Pérez Carrillo Victor Hugo, Whittaker Jacob J, Wiedemann Christoph, Harder Jean-Martin, Lohr Theresa, Jamithireddy Anil K, Dajka Marina, Goretzki Benedikt, Joseph Benesh, Guskov Albert, Harmer Nicholas J, Holzgrabe Ulrike, Hellmich Ute A
Faculty of Chemistry and Earth Sciences, Institute of Organic Chemistry and Macromolecular Chemistry, Friedrich Schiller University Jena, 07743 Jena, Germany.
Groningen Institute for Biomolecular Sciences and Biotechnology, University of Groningen, 9747AG Groningen, The Netherlands.
J Med Chem. 2025 Mar 13;68(5):5926-5941. doi: 10.1021/acs.jmedchem.5c00134. Epub 2025 Feb 20.
Macrophage infectivity potentiator (MIP) proteins, found in pro- and eukaryotic pathogens, influence microbial virulence, host cell infection, pathogen replication, and dissemination. MIPs share an FKBP (FK506 binding protein)-like prolyl--isomerase domain, making them attractive targets for inhibitor development. We determined high-resolution crystal structures of and MIPs in complex with fluorinated pipecolic acid inhibitors. The inhibitor binding profiles in solution were compared across , , and MIPs using H, N, and F NMR spectroscopy. Demonstrating the versatility of fluorinated ligands for characterizing inhibitor complexes, F NMR spectroscopy identified differences in ligand binding dynamics across MIPs. EPR spectroscopy and SAXS further revealed inhibitor-induced global structural changes in homodimeric MIP. This study demonstrates the importance of integrating diverse methods to probe protein dynamics and provides a foundation for optimizing MIP-targeted inhibitors in this structurally conserved yet dynamically variable protein family.
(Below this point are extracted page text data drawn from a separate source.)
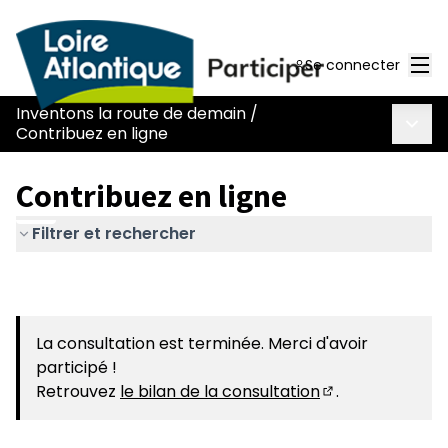
Men
Se connecter
Inventons la route de demain
/
Menu 
Contribuez en ligne
Contribuez en ligne
Filtrer et rechercher
La consultation est terminée. Merci d'avoir
participé !
Retrouvez
le bilan de la consultation
.
(S'ouvre dans u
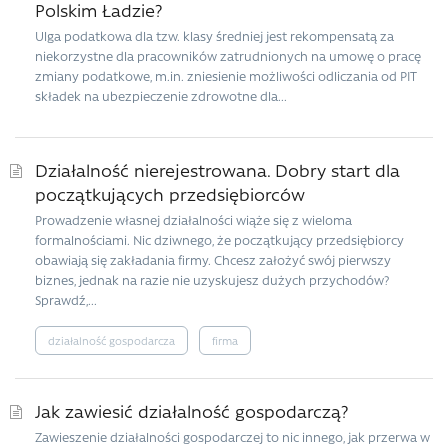
Polskim Ładzie?
Ulga podatkowa dla tzw. klasy średniej jest rekompensatą za
niekorzystne dla pracowników zatrudnionych na umowę o pracę
zmiany podatkowe, m.in. zniesienie możliwości odliczania od PIT
składek na ubezpieczenie zdrowotne dla...
Działalność nierejestrowana. Dobry start dla
początkujących przedsiębiorców
Prowadzenie własnej działalności wiąże się z wieloma
formalnościami. Nic dziwnego, że początkujący przedsiębiorcy
obawiają się zakładania firmy. Chcesz założyć swój pierwszy
biznes, jednak na razie nie uzyskujesz dużych przychodów?
Sprawdź,...
działalność gospodarcza
firma
Jak zawiesić działalność gospodarczą?
Zawieszenie działalności gospodarczej to nic innego, jak przerwa w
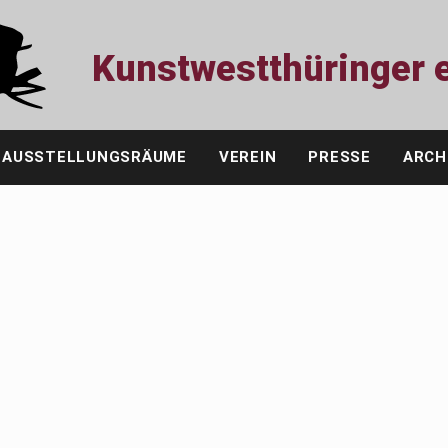
Kunstwestthüringer e
AUSSTELLUNGSRÄUME
VEREIN
PRESSE
ARCH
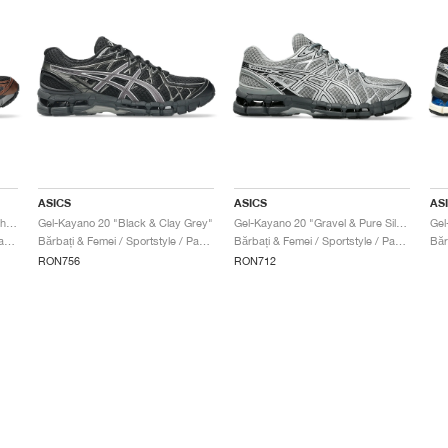
ASICS
ASICS
AS
Gel-Kayano 20 "Black & Reddish Brown"
Gel-Kayano 20 "Black & Clay Grey"
Gel-Kayano 20 "Gravel & Pure Silver"
Bărbați & Femei / Sportstyle / Pantofi
Bărbați & Femei / Sportstyle / Pantofi
Bărbați & Femei / Sportstyle / Pantofi
RON756
RON712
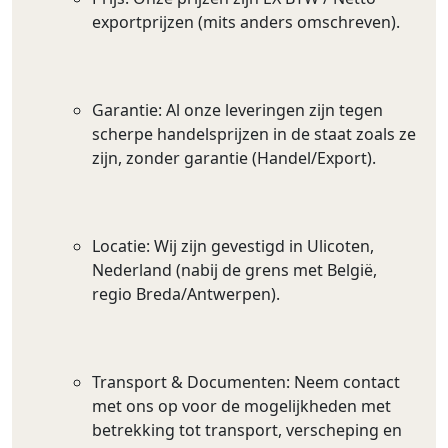
exportprijzen (mits anders omschreven).
Garantie: Al onze leveringen zijn tegen
scherpe handelsprijzen in de staat zoals ze
zijn, zonder garantie (Handel/Export).
Locatie: Wij zijn gevestigd in Ulicoten,
Nederland (nabij de grens met België,
regio Breda/Antwerpen).
Transport & Documenten: Neem contact
met ons op voor de mogelijkheden met
betrekking tot transport, verscheping en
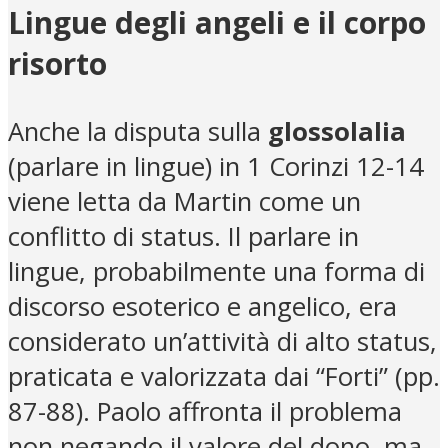
Lingue degli angeli e il corpo
risorto
Anche la disputa sulla
glossolalia
(parlare in lingue) in 1 Corinzi 12-14
viene letta da Martin come un
conflitto di status. Il parlare in
lingue, probabilmente una forma di
discorso esoterico e angelico, era
considerato un’attività di alto status,
praticata e valorizzata dai “Forti” (pp.
87-88). Paolo affronta il problema
non negando il valore del dono, ma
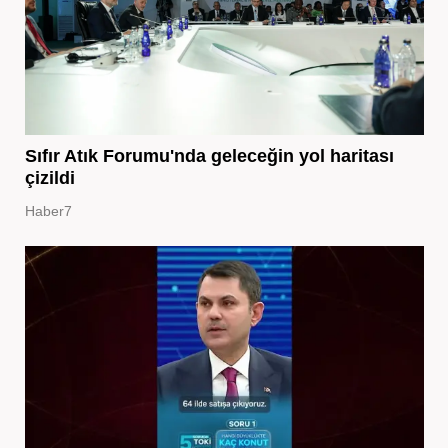
Sıfır Atık Forumu'nda geleceğin yol haritası
çizildi
Haber7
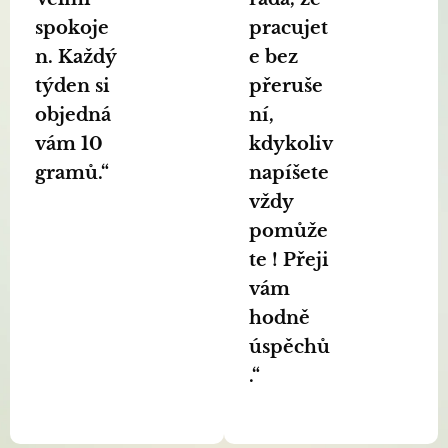
spokoje
pracujet
n. Každý
e bez
týden si
přeruše
objedná
ní,
vám 10
kdykoliv
gramů.“
napíšete
vždy
pomůže
te ! Přeji
vám
hodně
úspěchů
.“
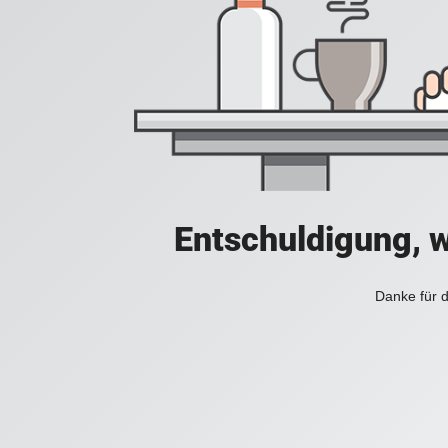
Entschuldigung, w
Danke für d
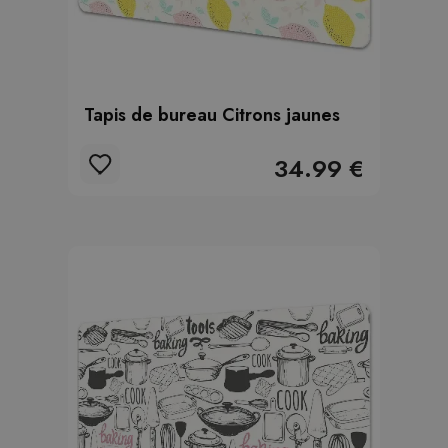
Tapis de bureau Citrons jaunes
34.99 €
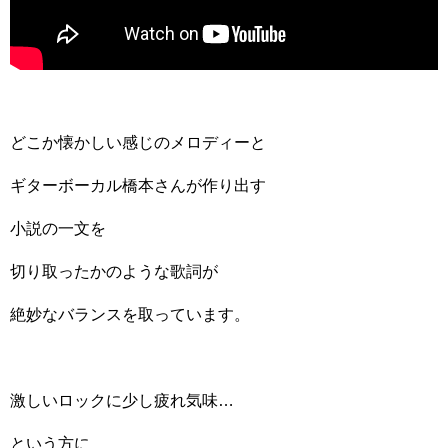
どこか懐かしい感じのメロディーと
ギターボーカル橋本さんが作り出す
小説の一文を
切り取ったかのような歌詞が
絶妙なバランスを取っています。
激しいロックに少し疲れ気味…
という方に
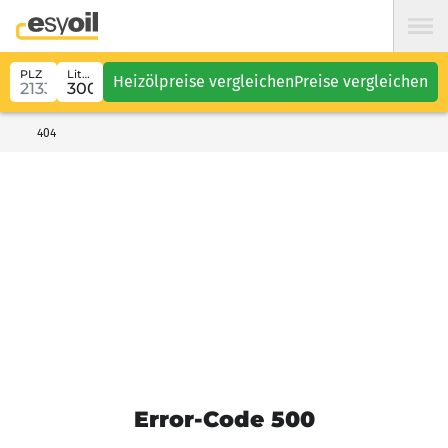
PLZ
Liter
Heizölpreise vergleichen
Preise vergleichen
404
Error-Code 500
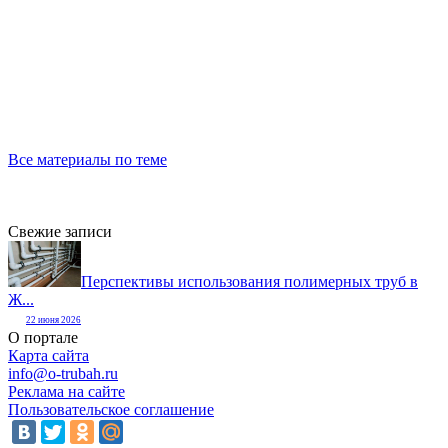
Все материалы по теме
Свежие записи
Перспективы использования полимерных труб в
Ж...
22 июня 2026
О портале
Карта сайта
info@o-trubah.ru
Реклама на сайте
Пользовательское соглашение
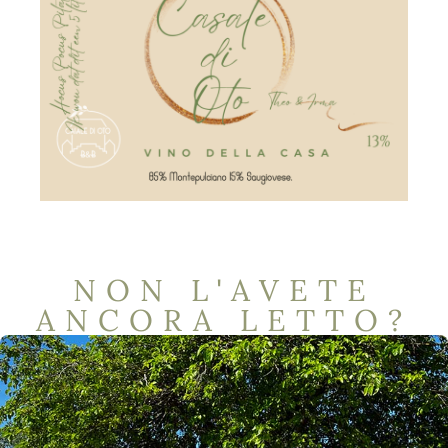
NON L'AVETE
ANCORA LETTO?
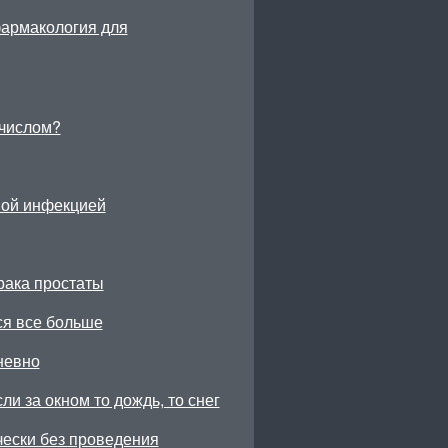
фармакология для
числом?
ной инфекцией
рака простаты
ся все больше
невно
ли за окном то дождь, то снег
чески без проведения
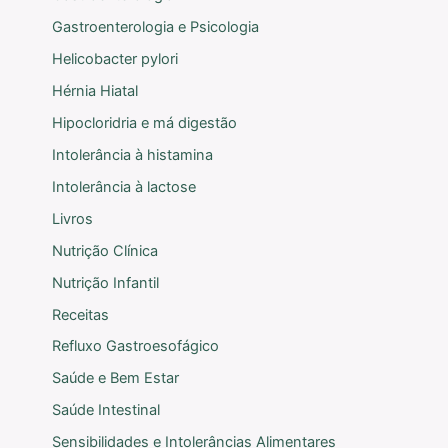
Gastroenterologia e Psicologia
Helicobacter pylori
Hérnia Hiatal
Hipocloridria e má digestão
Intolerância à histamina
Intolerância à lactose
Livros
Nutrição Clínica
Nutrição Infantil
Receitas
Refluxo Gastroesofágico
Saúde e Bem Estar
Saúde Intestinal
Sensibilidades e Intolerâncias Alimentares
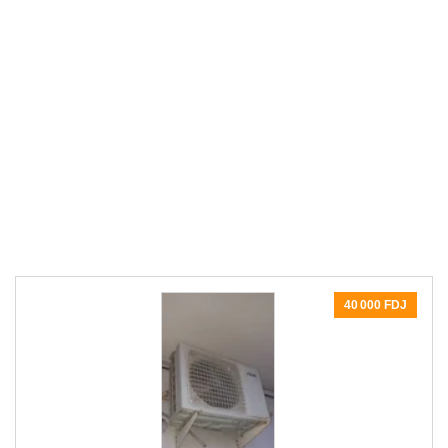
40 000 FDJ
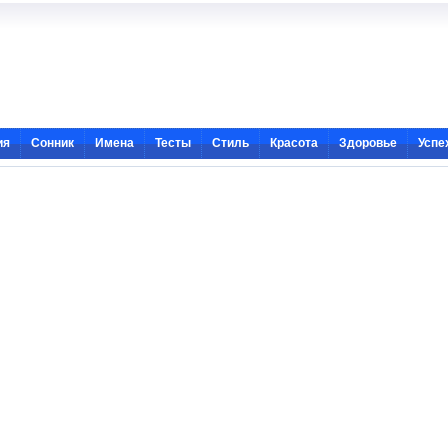
ия
Сонник
Имена
Тесты
Стиль
Красота
Здоровье
Успе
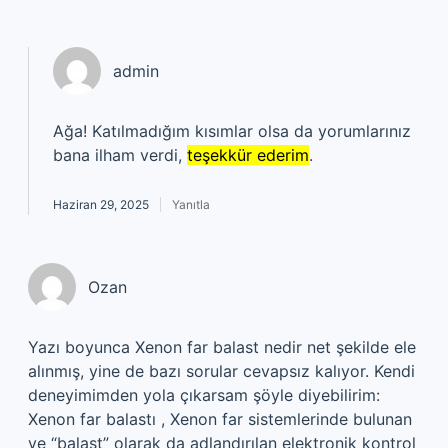
admin
Ağa! Katılmadığım kısımlar olsa da yorumlarınız
bana ilham verdi,
teşekkür ederim
.
Haziran 29, 2025
Yanıtla
Ozan
Yazı boyunca Xenon far balast nedir net şekilde ele
alınmış, yine de bazı sorular cevapsız kalıyor. Kendi
deneyimimden yola çıkarsam şöyle diyebilirim:
Xenon far balastı , Xenon far sistemlerinde bulunan
ve “balast” olarak da adlandırılan elektronik kontrol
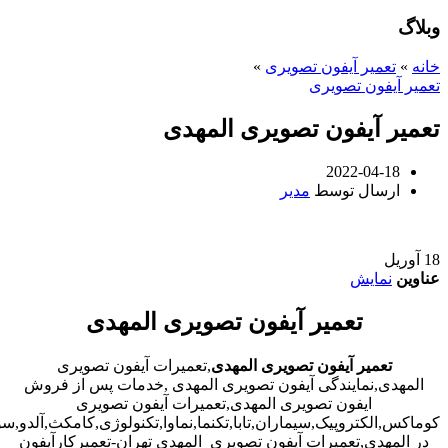
وبلاگ
خانه
»
تعمیر آیفون تصویری
»
تعمیر آیفون تصویری
تعمیر آیفون تصویری المهدی
2022-04-18
ارسال توسط
مدیر
18
آوریل
عناوین
نمایش
تعمیر آیفون تصویری المهدی
تعمیر آیفون تصویری المهدی
,تعمیرات آیفون تصویری
المهدی,نمایندگی آیفون تصویری المهدی ,خدمات پس از فروش
ایفون تصویری المهدی,تعمیرات آیفون تصویری
کوماکس,الکتروپیک,سیماران,تابا,تکنما,نماوا,تکنولوژی,کامکث,آلدو,
در المهدی,تعمیرات آیفون تصویری المهدی تهران-تعمیرکارآیفون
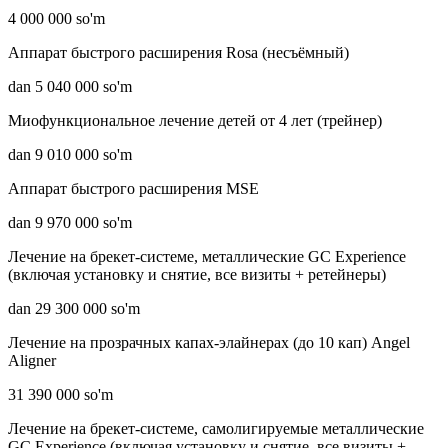
4 000 000 so'm
Аппарат быстрого расширения Rosa (несъёмный)
dan 5 040 000 so'm
Миофункциональное лечение детей от 4 лет (трейнер)
dan 9 010 000 so'm
Аппарат быстрого расширения MSE
dan 9 970 000 so'm
Лечение на брекет-системе, металлические GC Experience
(включая установку и снятие, все визиты + ретейнеры)
dan 29 300 000 so'm
Лечение на прозрачных капах-элайнерах (до 10 кап) Angel
Aligner
31 390 000 so'm
Лечение на брекет-системе, самолигируемые металлические
GC Experience (включая установку и снятие, все визиты +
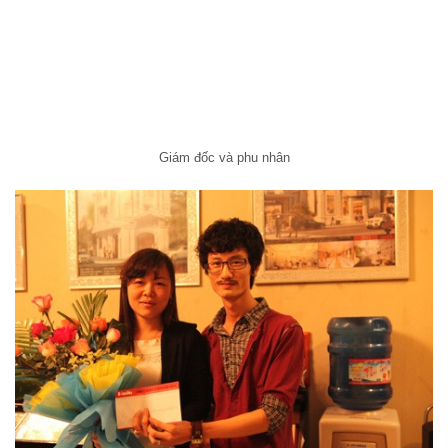
Giám đốc và phu nhân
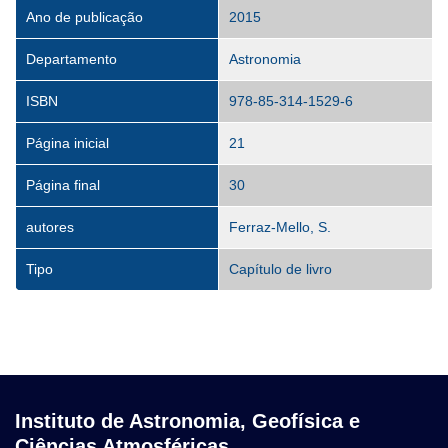
Ano de publicação
2015
Departamento
Astronomia
ISBN
978-85-314-1529-6
Página inicial
21
Página final
30
autores
Ferraz-Mello, S.
Tipo
Capítulo de livro
Instituto de Astronomia, Geofísica e
Ciências Atmosféricas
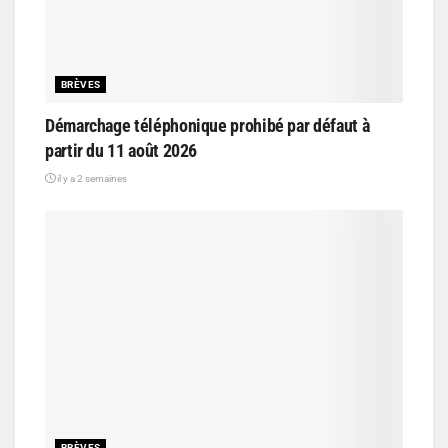
BRÈVES
Démarchage téléphonique prohibé par défaut à
partir du 11 août 2026
il y a 2 semaines
BRÈVES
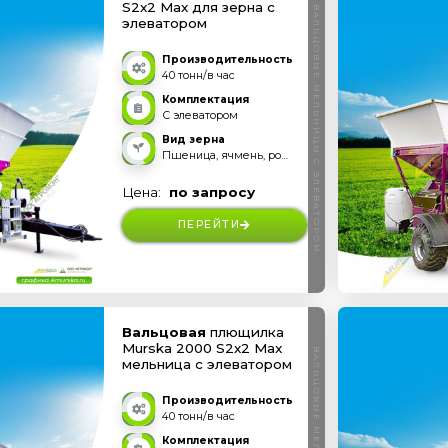
S2x2 Max для зерна с
ВАЛЬЦОВЫЕ МЕЛЬНИЦЫ С ЭЛЕВАТОРОМ
элеватором
Производительность
40 тонн/в час
Комплектация
С элеватором
Вид зерна
Пшеница, ячмень, рожь, овес, тритикале и прочее
Цена:
по запросу
ПЕРЕЙТИ
Вальцовая
плющилка
Murska 2000 S2x2 Max
мельница с элеватором
Производительность
40 тонн/в час
Комплектация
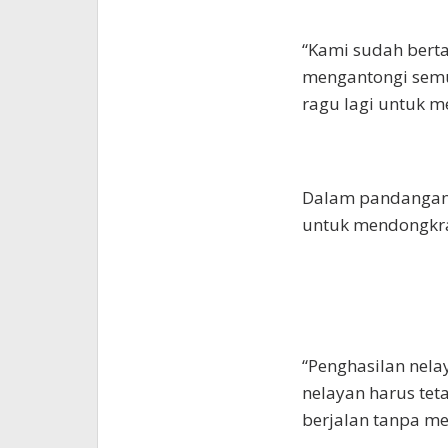
“Kami sudah berta
mengantongi semua
ragu lagi untuk m
Dalam pandangann
untuk mendongkra
“Penghasilan nelay
nelayan harus te
berjalan tanpa me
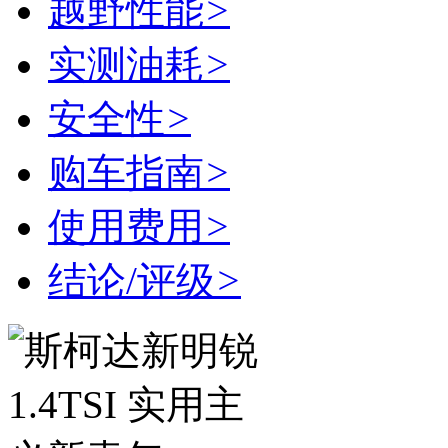
越野性能
>
实测油耗
>
安全性
>
购车指南
>
使用费用
>
结论/评级
>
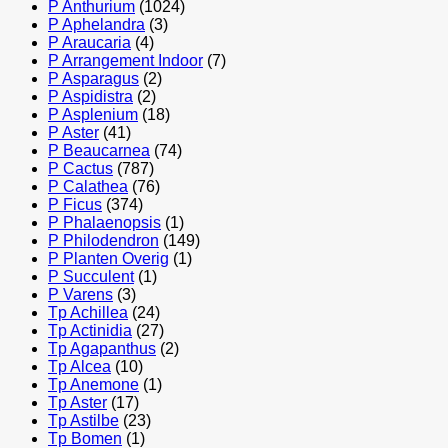
P Anthurium
(1024)
P Aphelandra
(3)
P Araucaria
(4)
P Arrangement Indoor
(7)
P Asparagus
(2)
P Aspidistra
(2)
P Asplenium
(18)
P Aster
(41)
P Beaucarnea
(74)
P Cactus
(787)
P Calathea
(76)
P Ficus
(374)
P Phalaenopsis
(1)
P Philodendron
(149)
P Planten Overig
(1)
P Succulent
(1)
P Varens
(3)
Tp Achillea
(24)
Tp Actinidia
(27)
Tp Agapanthus
(2)
Tp Alcea
(10)
Tp Anemone
(1)
Tp Aster
(17)
Tp Astilbe
(23)
Tp Bomen
(1)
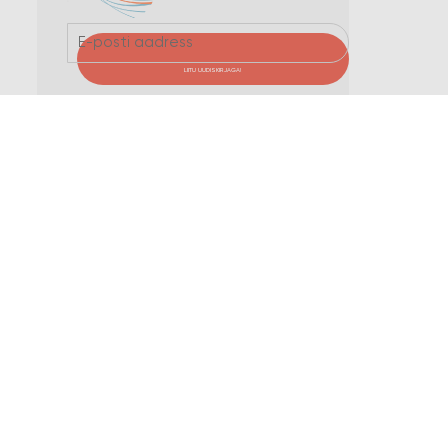
LIITU UUDISKIRJAGA!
巨噬细胞感染增强因子(MIP)蛋白存在于原核和真核病原体中,影响微生物毒力、宿主细胞感染、病原体复制和传播。MIPs具有一个类似FKBP(FK506结合蛋白)的脯氨酰异构酶结构域,这使得它们成为抑制剂开发的有吸引力的靶点。我们确定了与氟化哌啶酸抑制剂结合的和MIPs的高分辨率晶体结构。使用H、N和F NMR光谱比较了溶液中、和MIPs的抑制剂结合谱。F NMR光谱证明了氟化配体在表征抑制剂复合物方面的多功能性,确定了不同MIPs之间配体结合动力学的差异。EPR光谱和SAXS进一步揭示了抑制剂诱导的同二聚体MIP的整体结构变化。这项研究证明了整合多种方法来探测蛋白质动力学的重要性,并为优化这个结构保守但动态可变的蛋白质家族中针对MIP的抑制剂提供了基础。